From the first line to the last, retype the records exactly and skip the pictures.
=== AVAILABLE DATA ===
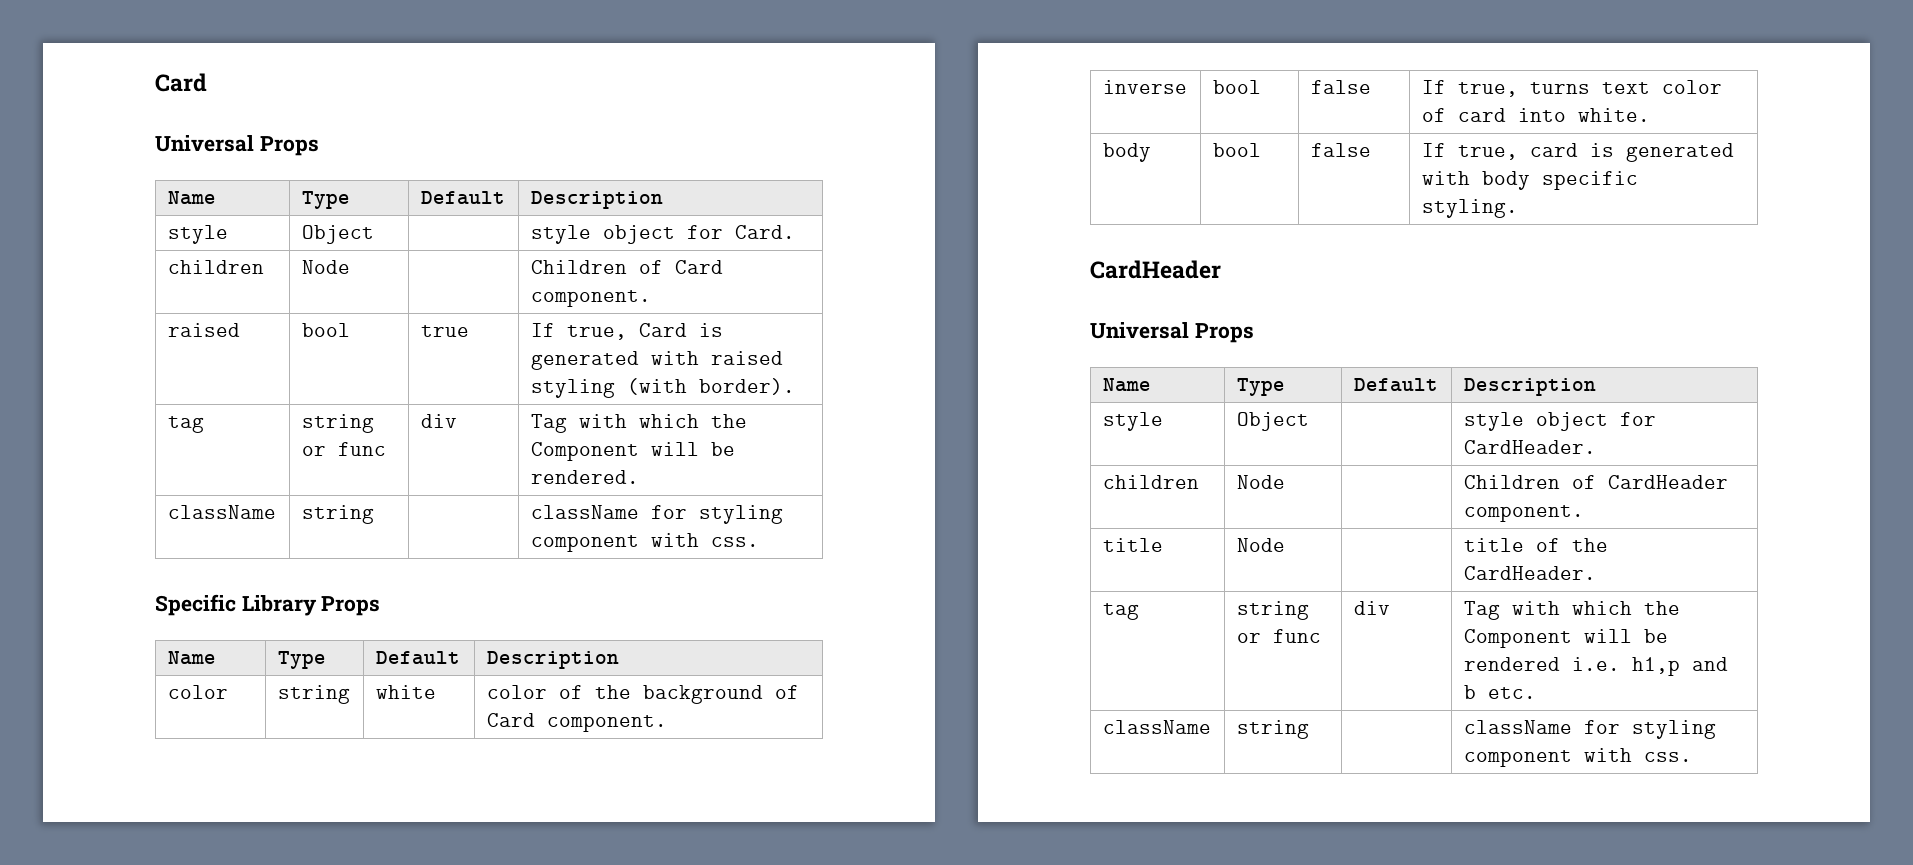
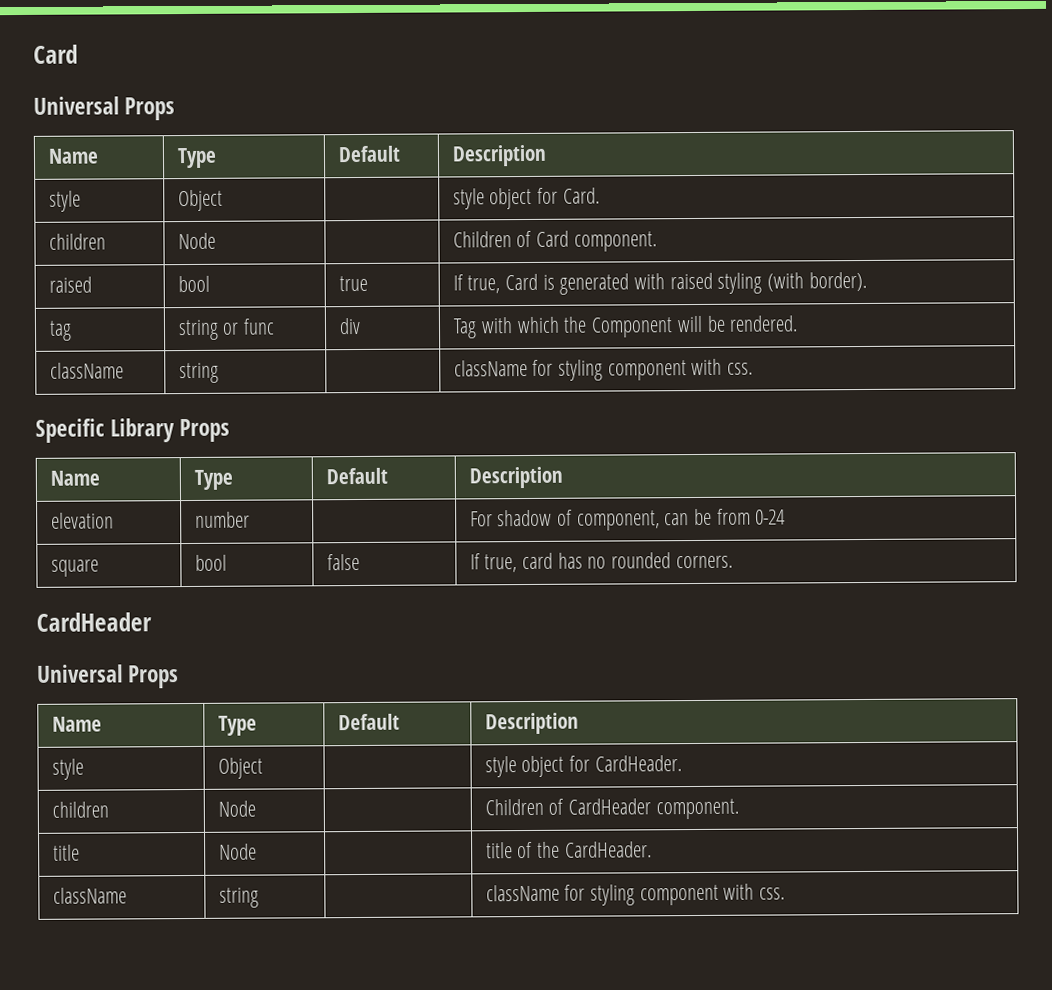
[167,685,228,699] [277,685,350,704] [375,685,436,699] [486,685,799,704] [486,713,667,732] [1102,80,1187,94] [1212,80,1261,94] [1310,80,1371,94] [1421,80,1722,97] [1421,108,1650,122] [1102,143,1151,162] color | string | white | color of the background of Card component. // inverse | bool | false | If true, turns text color of card into white. // body -> [50,512,114,529] [194,511,250,528] [469,508,787,531] [50,559,99,577] elevation | number | | For shadow of component, can be from 0-24 // square
[1589,143,1734,162] [1421,171,1638,190] [1421,199,1518,218] is generated with body specific styling. -> [557,552,733,569] has no rounded corners.
[1102,603,1139,620] [1236,601,1309,620] [1236,629,1321,643] [1353,601,1390,615] [1463,601,1680,620] [1463,629,1668,648] [1463,657,1728,676] [1463,685,1536,699] // tag | string or func | div | Tag with which the Component will be rendered i.e. h1,p and b etc. -> (652, 849) none

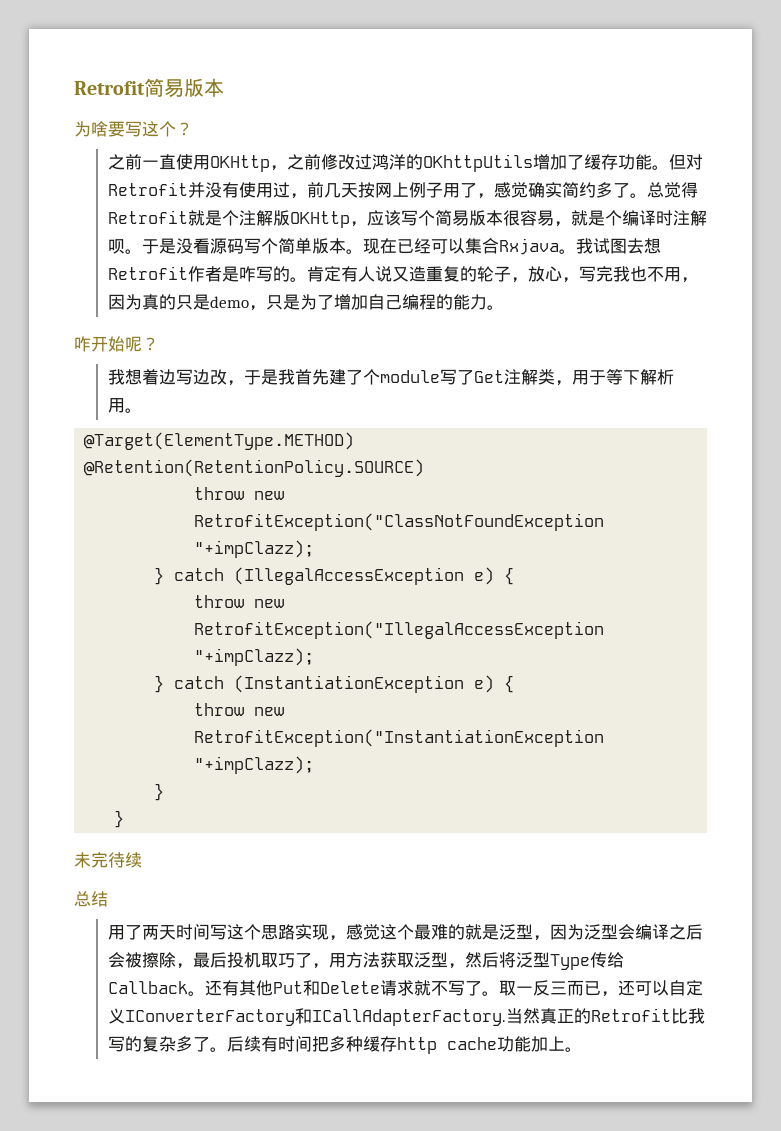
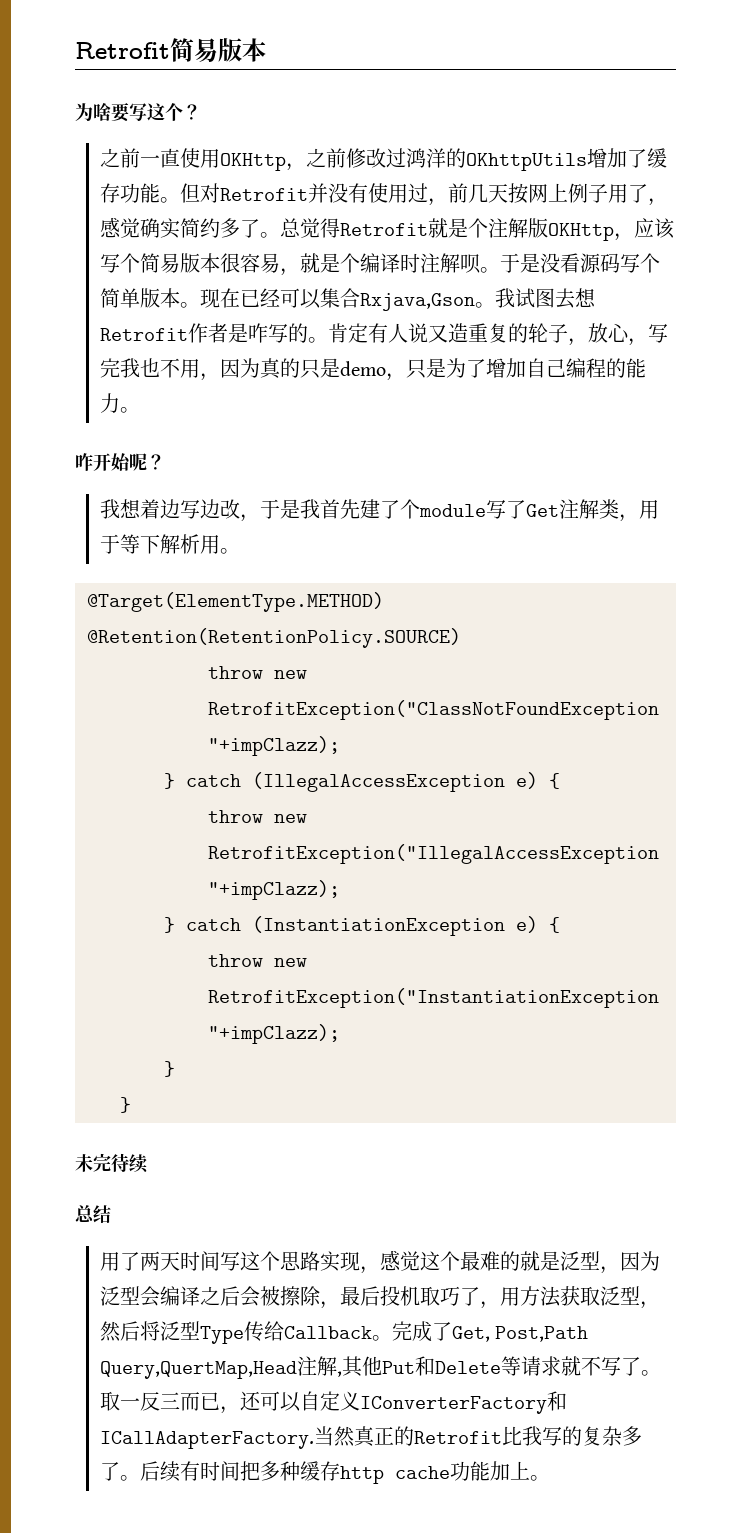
[498,238,559,255] Rxjava -> [360,293,476,311] Rxjava,Gson
[204,980,239,996] 还有 -> [392,1321,589,1342] [100,1356,343,1379] 完成了Get, Post,Path Query,QuertMap,Head注解,
(380, 987) none -> [501,1356,522,1376] 等

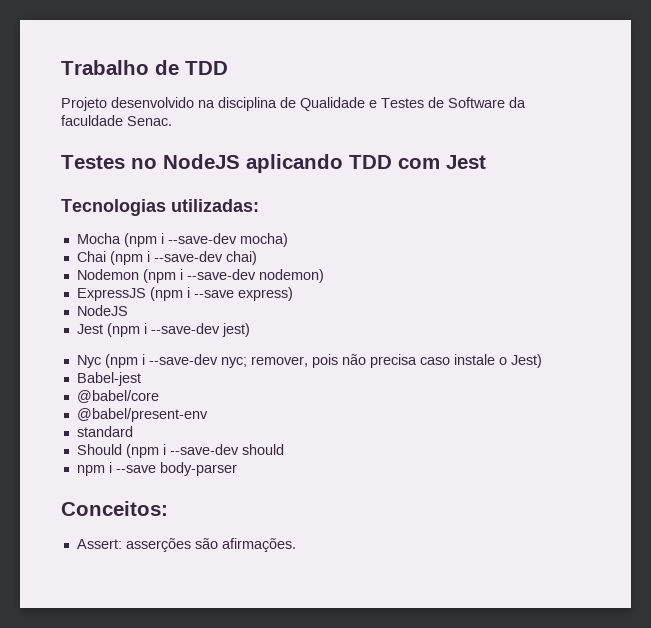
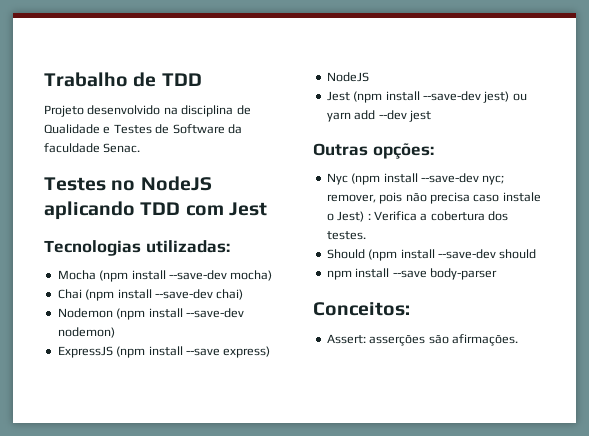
[160,233,164,244] i -> [131,270,166,280] install
[146,251,150,262] i -> [117,289,152,299] install
[179,269,183,280] i -> [148,308,183,318] install
[186,287,190,298] i -> [148,346,183,356] install
[143,323,147,334] i -> [385,91,420,101] install
(250, 330) none -> [512,93,527,101] [326,110,431,122] [313,143,434,159] ou yarn add --dev jest // Outras opções:
[141,354,145,365] i -> [383,173,418,183] install
[76,372,141,386] [76,390,159,403] [76,408,208,422] [76,426,133,437] // Babel-jest // @babel/core // @babel/present-env // standard -> [367,211,508,221] [326,231,366,240] : Verifica a cobertura dos testes.
[162,444,166,455] i -> [400,249,435,259] install
[108,462,112,473] i -> [355,268,390,278] install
===
## YOUR RESPONSE
[167,685,228,699] [277,685,350,704] [375,685,436,699] [486,685,799,704] [486,713,667,732] [1102,80,1187,94] [1212,80,1261,94] [1310,80,1371,94] [1421,80,1722,97] [1421,108,1650,122] [1102,143,1151,162] color | string | white | color of the background of Card component. // inverse | bool | false | If true, turns text color of card into white. // body -> [50,512,114,529] [194,511,250,528] [469,508,787,531] [50,559,99,577] elevation | number | | For shadow of component, can be from 0-24 // square
[1589,143,1734,162] [1421,171,1638,190] [1421,199,1518,218] is generated with body specific styling. -> [557,552,733,569] has no rounded corners.
[1102,603,1139,620] [1236,601,1309,620] [1236,629,1321,643] [1353,601,1390,615] [1463,601,1680,620] [1463,629,1668,648] [1463,657,1728,676] [1463,685,1536,699] // tag | string or func | div | Tag with which the Component will be rendered i.e. h1,p and b etc. -> (652, 849) none

[498,238,559,255] Rxjava -> [360,293,476,311] Rxjava,Gson
[204,980,239,996] 还有 -> [392,1321,589,1342] [100,1356,343,1379] 完成了Get, Post,Path Query,QuertMap,Head注解,
(380, 987) none -> [501,1356,522,1376] 等

[160,233,164,244] i -> [131,270,166,280] install
[146,251,150,262] i -> [117,289,152,299] install
[179,269,183,280] i -> [148,308,183,318] install
[186,287,190,298] i -> [148,346,183,356] install
[143,323,147,334] i -> [385,91,420,101] install
(250, 330) none -> [512,93,527,101] [326,110,431,122] [313,143,434,159] ou yarn add --dev jest // Outras opções:
[141,354,145,365] i -> [383,173,418,183] install
[76,372,141,386] [76,390,159,403] [76,408,208,422] [76,426,133,437] // Babel-jest // @babel/core // @babel/present-env // standard -> [367,211,508,221] [326,231,366,240] : Verifica a cobertura dos testes.
[162,444,166,455] i -> [400,249,435,259] install
[108,462,112,473] i -> [355,268,390,278] install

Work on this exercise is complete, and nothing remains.